L'étude technique préalable examine la compatibilité du terrain avec une double utilisation. Cette analyse évalue l'impact sur les rendements agricoles par comparaison avec des parcelles témoins. La surface couverte par les panneaux ne peut excéder 40 % de la parcelle concernée.
Les démarches administratives requièrent l'avis de la chambre départementale d'agriculture et de la commission départementale de préservation des espaces naturels. Ces projets génèrent un revenu complémentaire substantiel tout en préservant l'activité agricole principale.
L'investissement initial se rentabilise généralement sur le long terme grâce à la vente d'électricité et aux économies réalisées sur les besoins énergétiques de l'exploitation.
Se former aux étapes d'un projet photovoltaïque
Maîtriser chaque phase d'un projet photovoltaïque demande des compétences spécialisées que seule une formation adaptée peut apporter.

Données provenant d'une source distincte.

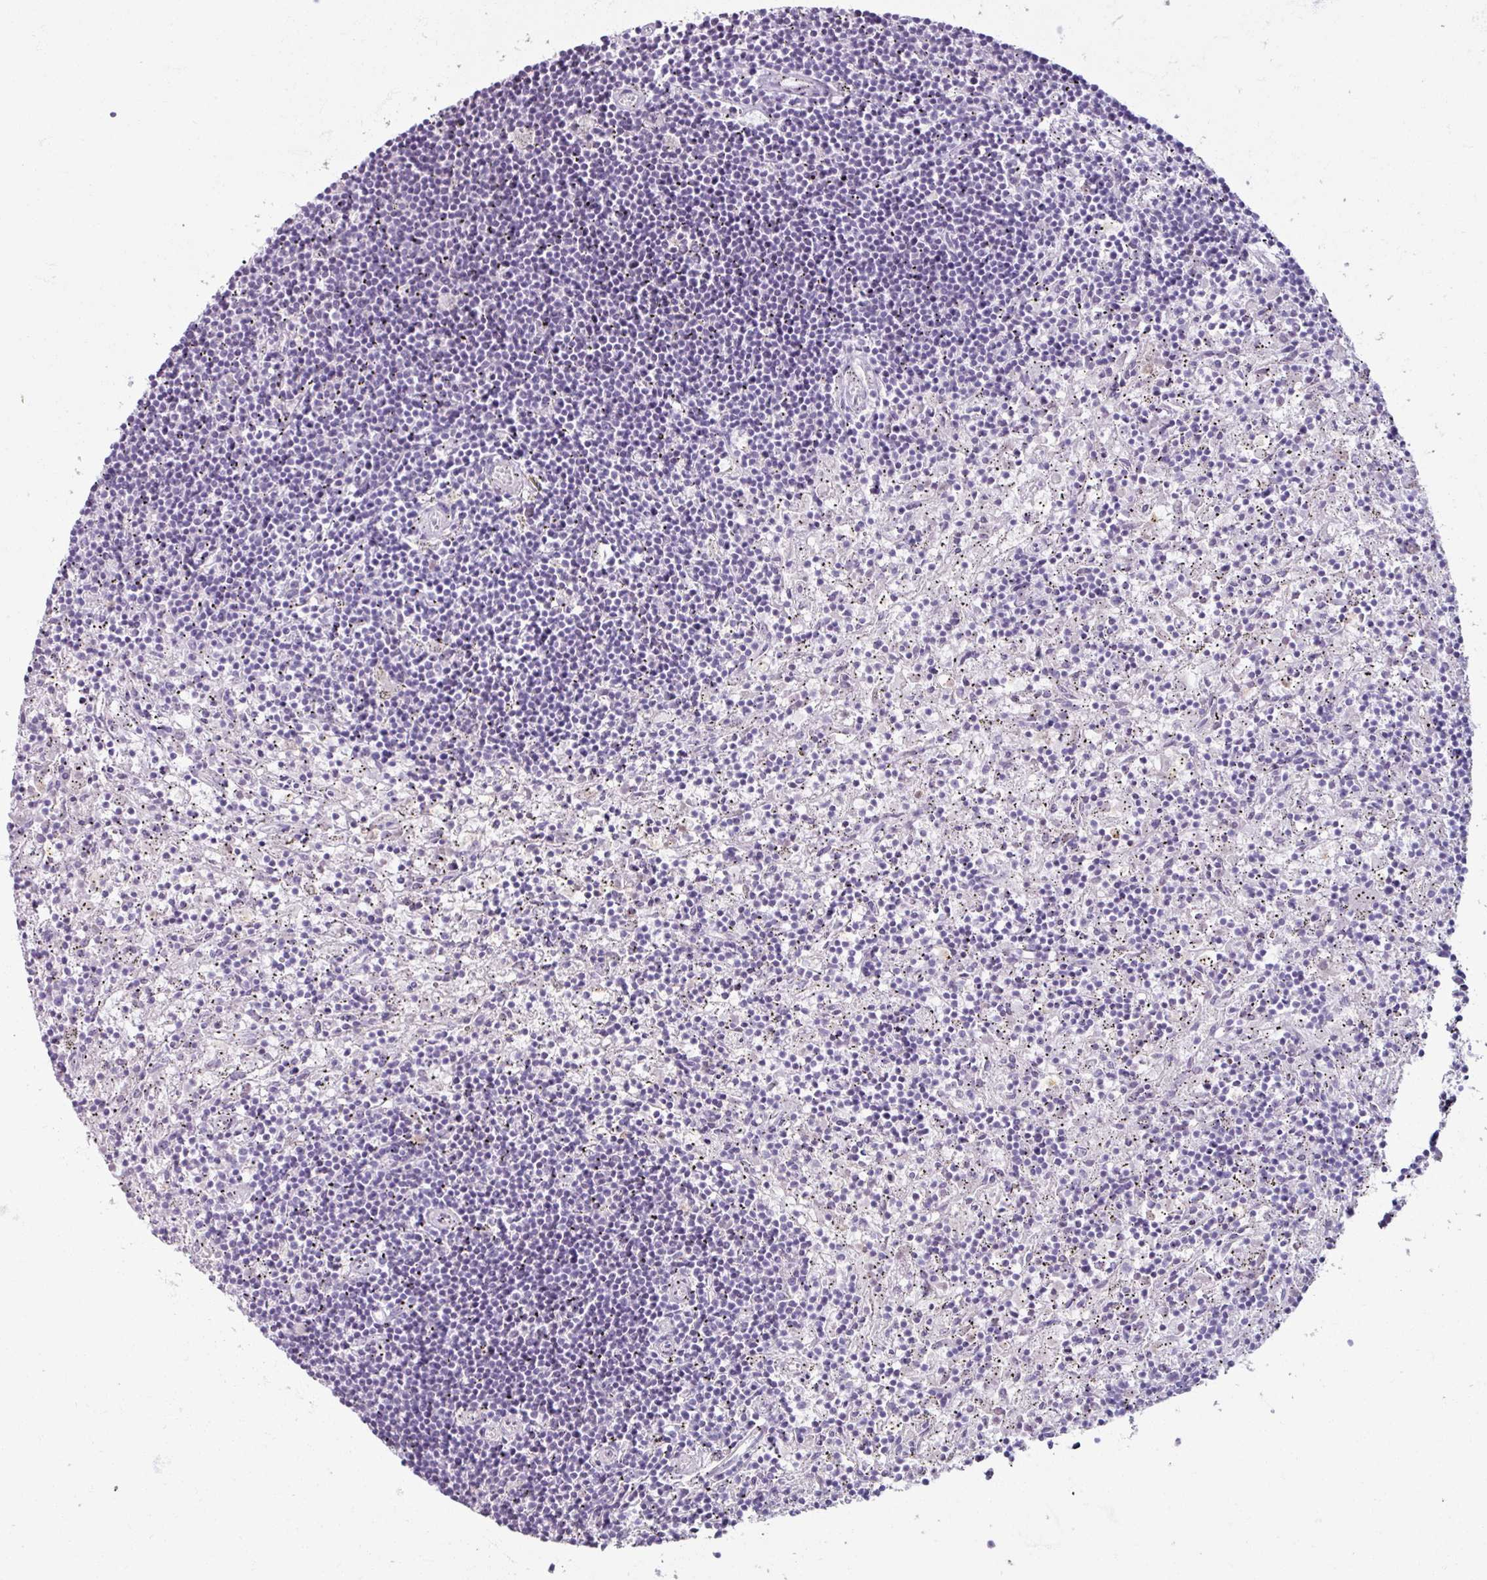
{"staining": {"intensity": "negative", "quantity": "none", "location": "none"}, "tissue": "lymphoma", "cell_type": "Tumor cells", "image_type": "cancer", "snomed": [{"axis": "morphology", "description": "Malignant lymphoma, non-Hodgkin's type, Low grade"}, {"axis": "topography", "description": "Spleen"}], "caption": "Protein analysis of low-grade malignant lymphoma, non-Hodgkin's type demonstrates no significant positivity in tumor cells.", "gene": "ARG1", "patient": {"sex": "male", "age": 76}}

Les professionnels apprennent à naviguer entre l'évaluation initiale du site et la mise en service finale, en passant par le dimensionnement et le choix des équipements.
Les modules de formation couvrent l'utilisation d'outils professionnels comme PVSyst ou Archélios pour calculer le productible. Les participants découvrent comment optimiser l'association entre panneaux et onduleurs, tout en respectant les normes de sécurité. L'apprentissage inclut également la gestion des relations avec les différents acteurs de la transition énergétique.
Un exemple concret :
savoir accompagner un client dans ses démarches auprès d'EDF OA pour la vente du surplus ou l'obtention de la prime à l'autoconsommation. Cette expertise technique et commerciale permet aux installateurs de panneaux solaires de proposer des solutions durables, exploitant efficacement la lumière du soleil sur toute la durée de vie de l'installation.
Points clés à retenir
- La qualification RGE études nécessite un niveau de formation spécifique selon la charte RGE en vigueur.
- Les logiciels PVSyst, Archélios et Calsol permettent un calcul précis du productible énergétique des installations.
- Le dimensionnement onduleur-panneaux doit respecter les ratios techniques pour optimiser les performances du système.
- La norme NF C15-100 impose 17 contrôles obligatoires pour obtenir l'attestation Consuel indispensable au raccordement.
- Le label agrivoltaïque classe A garantit la priorité donnée à la production agricole sur la production électrique.
- Les projets agrivoltaïques nécessitent l'avis de la chambre d'agriculture et de la commission de préservation des espaces naturels.
- Le taux de couverture maximal des panneaux sur parcelle agricole est fixé à 40 % selon la réglementation 2024.